STUTTGART, Germany — Innovation is more than a word in Germany; it is an active force in the country's economy.

Tinkering with technology, stretching materials and re-engineering each part of every product has built a powerhouse that produces more medical devices by sales volume than France, the UK, and Spain combined.

Today, as Germany faces record unemployment and a collapsing auto industry, the nation is relying on the consistent past performance of its companies in what it hopes is the recession-proof medical technology sector.

MedTec 2009, Europe's largest event dedicated to medical manufacturing, is not a product show so much as an industrial process exposition.

Endless rows of stands dedicated to machining surgical steel, crafting high performance ceramics, or laser cutting complex nano-geometries is reminder of the complexity of components that make up medical devices.

Among the German giants, it was an Irish company that was stealing the show with an advanced biocompatible electroactive polymer (EAP) called Micromuscle.

Using an electrical current of between one to two volts, the polymer can be stimulated to either bend in a predetermined direction or to release an embedded drug.

Micromuscle can give controlled movement to guidewires, catheters, balloons and microsurgical tools for navigating through arteries and precision delivery of a therapeutic.

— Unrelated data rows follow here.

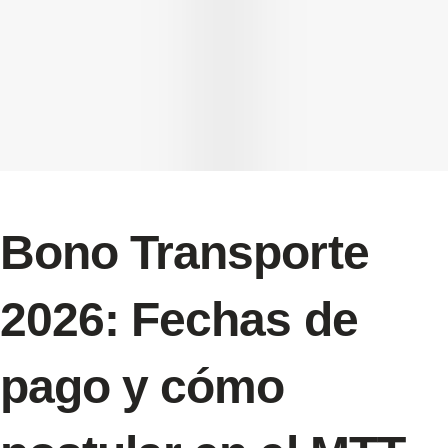
Bono Transporte
2026: Fechas de
pago y cómo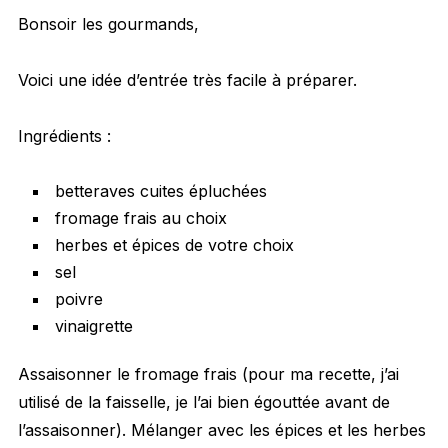
Bonsoir les gourmands,
Voici une idée d’entrée très facile à préparer.
Ingrédients :
betteraves cuites épluchées
fromage frais au choix
herbes et épices de votre choix
sel
poivre
vinaigrette
Assaisonner le fromage frais (pour ma recette, j’ai
utilisé de la faisselle, je l’ai bien égouttée avant de
l’assaisonner). Mélanger avec les épices et les herbes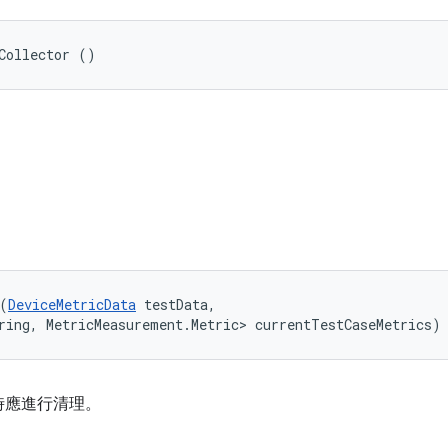
Collector ()
(
DeviceMetricData
 testData, 

ring, MetricMeasurement.Metric> currentTestCaseMetrics)
時應進行清理。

"We are still playing with the architecture," said Dermot O'Reilly of the innovation center at Creganna (Galway, Ireland).

"It is all about the geometry of the piece that is designed that determines the shape when the current is applied, for example, creating a hinge."

Reversing the electrical charge will reverse the effect.

Micromuscle works on the micron scale, he said with a 50 micron thick layer, for example, that can be expanded to 70 microns, though its length and width are measured in millimeters.

"We are still two years away from having a product on the showroom floor," he said, "but there is a very high interest" from Johnson & Johnson (New Brunswick, New Jersey), Boston Scientific (Natick, Massachusetts) and Edwards LifeSciences (Irvine, California), for example.

The drug release action can be passive, allowing the onboard pharmaceutical to dissolve, "which is not hugely special, but still very useful," he said.

But applying an electrical current can activate a controlled release of a drug, "for example on the tip of a device like a catheter, which is a very special effect."

Creganna announced the acquisition of the Micromuscle technology in early February, though according to Micromuscle AB (Linköping, Sweden), it has held the rights since October 2008, when that company collapsed after eight years of development work due to the exit of a venture capital fund.

The discovery of groundbreaking electroactive polymers (EAP) was awarded the Nobel Prize in 2000.

Creganna has retained the engineers and technical staff from Micromuscle to conduct a technology transfer and is engaged with former customers of Micromuscle to continue development projects incorporating the EAP technology.

The company has manufacturing facilities in Marlborough, Massachusetts, as well as in Galway.

Creganna specializes in the design and manufacturing of delivery devices for minimally invasive therapies with catheters and more recently specialty needles.

Alan Crean, director of business development, said the technology fits with the current Creganna offering and position and then adds "exciting new design possibilities."

In cardiology and percutaneous transluminal coronary angioplasty (PTCA), where Creganna currently works, guide wires, leads and catheters used to reach a targeted area inside blood vessels can become active, rather than passive, with enhanced micro control and steerability.

The micro movements are particularly well-suited to lower leg vessels and micro-dimensioned vessels in the brain.

Integration of the EAP technology into surgical devices will offers new functionality for controlled movement, which adds value to products, Crean said.

RFID for 2,500 sterilizations

Tracking reusable surgical instruments through reprocessing is a complicated and famously confusing process for hospitals.

Philippe Hermann, head of sales for MBBS (Cortaillod, Switzerland), says he has the answer in metal tags welded to the instruments.

Sounds simple, but the catch is that RFID signals could not be read through metal casings until now.

"We can read and write to an RFID tag through a metal jacket that can withstand 2,500 sterilization cycles, longer than the useful life of many surgical instruments," he said.

"It is our specialty and we have no competition," Hermann added.

The RFID tag is first welded with a laser inside a round metal housing and then the housing is welded to the surgical instrument.

"It is impossible to remove these tags," he said, "at least we have not yet found a way to do it. We can do it with titanium, if a customer requires it."

Started in 2000, MBBS is currently serving hospitals in France where, Hermann explains, regulations on surgical instrument traceability re the strictest in Europe requiring that an instrument can be tracked back through five previous patient procedures.

The company has 12 employees and works with hospitals in Lille and Besan on and two reference hospitals in Paris.

"Nurses in France have shown these tags make their work go three times faster, which is significant," Hermann said, adding that MBBS was recently selected for a project in France to tag 7,000 instruments

"Our strategy is to push in both directions, building hospital preference for the tags while also demonstrating the benefit to OEMs," he said.

MBBS has run pilot tests with DePuy (Warsaw, Indiana), an orthopedics subsidiary of Johnson & Johnson.